## Excerpted passage
━━━━━━━━━━━━━━━━━━━━━━━━━━━━━━

GRP: Fast Grouping / collapse Grouping Objects

Description

GRP performs fast, ordered and unordered, groupings of vectors and data frames (or lists of vectors) using radixorderv or group. The output is a list-like object of class 'GRP' which can be printed, plotted and used as an efficient input to all of collapse's fast statistical and transformation functions / operators, as well as to collap, BY and TRA.

fgroup_by is similar to dplyr::group_by but faster. It creates a grouped data frame with a 'GRP' object attached - for faster dplyr-like programming with collapse's fast functions.

There are also several conversion methods to convert to and from 'GRP' objects. Notable among these is GRP.grouped_df, which returns a 'GRP' object from a grouped data frame created with dplyr::group_by or fgroup_by, and the duo GRP.factor and as_factor_GRP.

gsplit efficiently splits a vector based on a grouping object.

Usage

GRP(X, …)
# S3 method for default
GRP(X, by = NULL, sort = TRUE, decreasing = FALSE, na.last = TRUE,
    return.groups = TRUE, return.order = sort, method = "auto",
    call = TRUE, …)
# S3 method for factor
GRP(X, …, group.sizes = TRUE, drop = FALSE, return.groups = TRUE,
    call = TRUE)

━━━━━━━━━━━━━━━━━━━━━━━━━━━━━━

## Data lines

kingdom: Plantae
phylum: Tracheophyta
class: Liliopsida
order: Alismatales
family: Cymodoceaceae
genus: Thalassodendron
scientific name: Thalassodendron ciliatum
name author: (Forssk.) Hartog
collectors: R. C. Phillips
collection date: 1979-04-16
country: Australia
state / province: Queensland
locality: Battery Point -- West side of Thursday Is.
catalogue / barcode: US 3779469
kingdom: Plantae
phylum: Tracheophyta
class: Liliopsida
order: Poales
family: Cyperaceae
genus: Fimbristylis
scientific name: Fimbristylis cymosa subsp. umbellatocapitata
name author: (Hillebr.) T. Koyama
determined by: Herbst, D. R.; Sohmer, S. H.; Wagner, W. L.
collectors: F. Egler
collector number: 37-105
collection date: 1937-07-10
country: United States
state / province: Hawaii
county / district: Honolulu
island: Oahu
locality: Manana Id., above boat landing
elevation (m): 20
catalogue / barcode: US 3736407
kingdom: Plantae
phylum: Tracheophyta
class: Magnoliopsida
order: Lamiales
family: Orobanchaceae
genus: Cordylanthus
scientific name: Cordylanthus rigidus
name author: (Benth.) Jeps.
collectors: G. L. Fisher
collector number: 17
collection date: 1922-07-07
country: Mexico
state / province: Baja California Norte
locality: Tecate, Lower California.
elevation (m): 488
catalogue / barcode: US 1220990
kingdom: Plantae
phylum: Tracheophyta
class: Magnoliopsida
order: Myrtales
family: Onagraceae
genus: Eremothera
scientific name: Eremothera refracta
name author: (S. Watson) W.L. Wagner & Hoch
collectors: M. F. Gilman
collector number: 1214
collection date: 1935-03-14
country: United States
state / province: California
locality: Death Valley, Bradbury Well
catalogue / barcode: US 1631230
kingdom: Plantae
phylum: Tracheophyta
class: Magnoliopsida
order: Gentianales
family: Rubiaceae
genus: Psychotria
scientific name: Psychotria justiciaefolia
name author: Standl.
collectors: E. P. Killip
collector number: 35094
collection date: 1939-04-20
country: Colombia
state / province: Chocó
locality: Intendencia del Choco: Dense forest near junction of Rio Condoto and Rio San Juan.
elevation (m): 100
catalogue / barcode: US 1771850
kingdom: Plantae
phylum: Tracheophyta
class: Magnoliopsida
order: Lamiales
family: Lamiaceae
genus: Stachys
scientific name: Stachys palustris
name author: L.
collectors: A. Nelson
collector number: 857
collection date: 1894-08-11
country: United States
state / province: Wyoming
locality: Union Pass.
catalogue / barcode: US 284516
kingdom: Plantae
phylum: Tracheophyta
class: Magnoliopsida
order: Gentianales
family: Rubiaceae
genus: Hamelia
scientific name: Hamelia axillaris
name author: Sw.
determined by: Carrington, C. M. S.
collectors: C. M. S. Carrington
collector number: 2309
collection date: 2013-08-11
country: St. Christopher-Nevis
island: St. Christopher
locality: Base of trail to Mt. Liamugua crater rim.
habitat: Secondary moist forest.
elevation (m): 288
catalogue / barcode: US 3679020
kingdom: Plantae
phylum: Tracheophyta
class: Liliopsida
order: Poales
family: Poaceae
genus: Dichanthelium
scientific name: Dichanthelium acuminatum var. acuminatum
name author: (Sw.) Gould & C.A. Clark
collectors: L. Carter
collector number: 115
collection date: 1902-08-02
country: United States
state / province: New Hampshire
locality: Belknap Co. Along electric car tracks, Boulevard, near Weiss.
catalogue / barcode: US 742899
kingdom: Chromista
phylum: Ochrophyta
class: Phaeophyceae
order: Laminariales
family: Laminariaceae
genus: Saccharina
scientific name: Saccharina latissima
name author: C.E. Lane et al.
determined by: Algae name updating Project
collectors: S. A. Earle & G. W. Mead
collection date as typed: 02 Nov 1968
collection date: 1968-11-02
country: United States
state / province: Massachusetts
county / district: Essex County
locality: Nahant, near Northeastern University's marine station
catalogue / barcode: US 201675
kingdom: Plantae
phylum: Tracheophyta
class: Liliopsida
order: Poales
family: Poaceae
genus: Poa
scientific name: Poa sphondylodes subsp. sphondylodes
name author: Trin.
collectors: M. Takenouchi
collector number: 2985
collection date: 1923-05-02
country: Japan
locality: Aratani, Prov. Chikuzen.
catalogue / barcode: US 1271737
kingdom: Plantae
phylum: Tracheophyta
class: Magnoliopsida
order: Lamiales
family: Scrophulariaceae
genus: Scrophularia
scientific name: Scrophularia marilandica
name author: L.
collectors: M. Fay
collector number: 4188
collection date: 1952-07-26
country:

━━━━━━━━━━━━━━━━━━━━━━━━━━━━━━

## Exercise task
Reproduce a passage from the GRP documentation, beginning at the words "GRP: Fast Grouping" and stopping after "GRP.factor and as_factor_GRP.". The items have nothing to do with the GRP documentation.

## Exercise result
GRP: Fast Grouping / collapse Grouping Objects

Description

GRP performs fast, ordered and unordered, groupings of vectors and data frames (or lists of vectors) using radixorderv or group. The output is a list-like object of class 'GRP' which can be printed, plotted and used as an efficient input to all of collapse's fast statistical and transformation functions / operators, as well as to collap, BY and TRA.

fgroup_by is similar to dplyr::group_by but faster. It creates a grouped data frame with a 'GRP' object attached - for faster dplyr-like programming with collapse's fast functions.

There are also several conversion methods to convert to and from 'GRP' objects. Notable among these is GRP.grouped_df, which returns a 'GRP' object from a grouped data frame created with dplyr::group_by or fgroup_by, and the duo GRP.factor and as_factor_GRP.